Freddie and Fannie were, in that dreaded phrase, "too big to fail". If either had been allowed to go bust and default on payments it would have sent a catastrophic shockwave through the American economy. And so many foreign states have invested in the two that this shockwave would have travelled around the world.

But while a rescue became inevitable, it is interesting to note that when Washington finally decided to move, it was prepared to take much more decisive action than our own Government did over the failed mortgage bank Northern Rock. Mr Paulson has wiped out the incompetent managements of Freddie and Fannie and intends to hit shareholders hard. By contrast, our own Government was content to let the hapless management of Northern Rock stagger on for months. And our Treasury was much more humble in dealing with shareholders demanding compensation. The land of the unbridled free market has been rather more radical in using the power of the state to intervene. It is also notable that while the heads of Wall Street investment banks such as Merrill Lynch and Citigroup have been forced out (albeit with enormous payouts) the heads of our own write-down issuing banks have all survived.

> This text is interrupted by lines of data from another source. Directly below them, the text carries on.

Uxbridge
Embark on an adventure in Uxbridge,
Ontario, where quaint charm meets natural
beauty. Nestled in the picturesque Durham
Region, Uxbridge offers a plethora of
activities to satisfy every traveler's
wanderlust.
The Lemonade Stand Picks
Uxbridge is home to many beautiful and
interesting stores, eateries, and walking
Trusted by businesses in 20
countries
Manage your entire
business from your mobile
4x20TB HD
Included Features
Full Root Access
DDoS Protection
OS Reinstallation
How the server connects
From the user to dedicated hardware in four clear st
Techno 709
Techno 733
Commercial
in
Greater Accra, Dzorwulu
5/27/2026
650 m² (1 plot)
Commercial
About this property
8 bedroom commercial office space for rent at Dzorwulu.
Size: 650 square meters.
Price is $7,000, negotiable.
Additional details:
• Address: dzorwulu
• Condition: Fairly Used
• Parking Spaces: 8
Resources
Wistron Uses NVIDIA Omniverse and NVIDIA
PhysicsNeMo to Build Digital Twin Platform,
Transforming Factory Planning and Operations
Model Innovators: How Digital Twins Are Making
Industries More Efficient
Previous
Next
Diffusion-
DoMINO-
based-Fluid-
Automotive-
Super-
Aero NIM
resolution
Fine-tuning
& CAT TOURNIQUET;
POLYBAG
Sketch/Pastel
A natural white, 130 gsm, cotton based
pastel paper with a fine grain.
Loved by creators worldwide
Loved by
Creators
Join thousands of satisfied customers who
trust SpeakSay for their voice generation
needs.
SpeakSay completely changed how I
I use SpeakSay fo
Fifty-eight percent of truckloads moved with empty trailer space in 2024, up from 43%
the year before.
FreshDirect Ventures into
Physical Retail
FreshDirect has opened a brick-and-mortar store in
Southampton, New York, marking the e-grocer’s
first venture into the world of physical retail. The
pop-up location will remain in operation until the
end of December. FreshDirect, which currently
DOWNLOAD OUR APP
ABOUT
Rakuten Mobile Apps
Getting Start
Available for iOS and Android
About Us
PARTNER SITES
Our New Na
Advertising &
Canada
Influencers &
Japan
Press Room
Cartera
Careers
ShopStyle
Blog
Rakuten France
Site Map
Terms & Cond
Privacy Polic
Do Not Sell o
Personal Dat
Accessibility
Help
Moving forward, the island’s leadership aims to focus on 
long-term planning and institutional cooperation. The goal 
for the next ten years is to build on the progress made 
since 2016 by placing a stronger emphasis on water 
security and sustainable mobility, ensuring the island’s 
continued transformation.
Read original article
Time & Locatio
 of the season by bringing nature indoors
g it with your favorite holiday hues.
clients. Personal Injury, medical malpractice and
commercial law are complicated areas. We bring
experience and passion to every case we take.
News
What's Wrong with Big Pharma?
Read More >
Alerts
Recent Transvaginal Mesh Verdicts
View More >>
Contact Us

Yet we should not make too much of the differences. The truth is that there has been stunning "moral hazard" on both sides of the Atlantic in the past year. Taxpayers' money has been used on an unprecedented scale to inject liquidity into dried-out markets, something which has thrown a lifeline to thousands of greedy investors and irresponsible banking groups that would otherwise have gone bust. The extent of the public liabilities resulting from this crisis, both in America and Britain, will only become clear over time. But we can be certain that they will be vast.

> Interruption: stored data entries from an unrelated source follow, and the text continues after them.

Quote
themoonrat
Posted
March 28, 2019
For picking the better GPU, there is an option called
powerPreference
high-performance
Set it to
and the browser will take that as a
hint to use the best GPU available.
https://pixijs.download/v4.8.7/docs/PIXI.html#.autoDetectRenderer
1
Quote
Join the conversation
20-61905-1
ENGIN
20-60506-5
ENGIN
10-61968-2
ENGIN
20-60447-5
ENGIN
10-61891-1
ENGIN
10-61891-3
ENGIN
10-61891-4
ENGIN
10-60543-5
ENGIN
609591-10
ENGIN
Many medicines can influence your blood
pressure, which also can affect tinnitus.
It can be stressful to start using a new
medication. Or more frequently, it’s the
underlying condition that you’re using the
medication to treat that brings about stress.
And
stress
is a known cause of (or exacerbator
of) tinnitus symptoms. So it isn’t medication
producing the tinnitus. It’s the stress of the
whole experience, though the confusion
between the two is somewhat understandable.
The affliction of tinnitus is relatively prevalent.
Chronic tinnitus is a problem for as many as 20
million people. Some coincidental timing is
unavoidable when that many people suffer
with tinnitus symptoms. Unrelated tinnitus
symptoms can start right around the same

The US government and Federal Reserve have now done – and will continue to do – what is necessary to protect the American economy. Our own Government and the Bank of England will have to follow. That should mean an extension of the Bank's Special Liquidity System to underwrite the issuance of new mortgages. The priority of both of our governments has to be to stop the present slowdown from turning into a depression.

But when it is over, there needs to be a reckoning. The banks that relaxed their lending standards so irresponsibly in the boom must be constrained to stop them doing the same thing again. Those regulators and politicians – amongst them our own Prime Minister – who rode the housing and speculation boom while neglecting to demand sound lending practices must also be held accountable. The credit crunch is not just a market failure. It is a damning failure of regulation.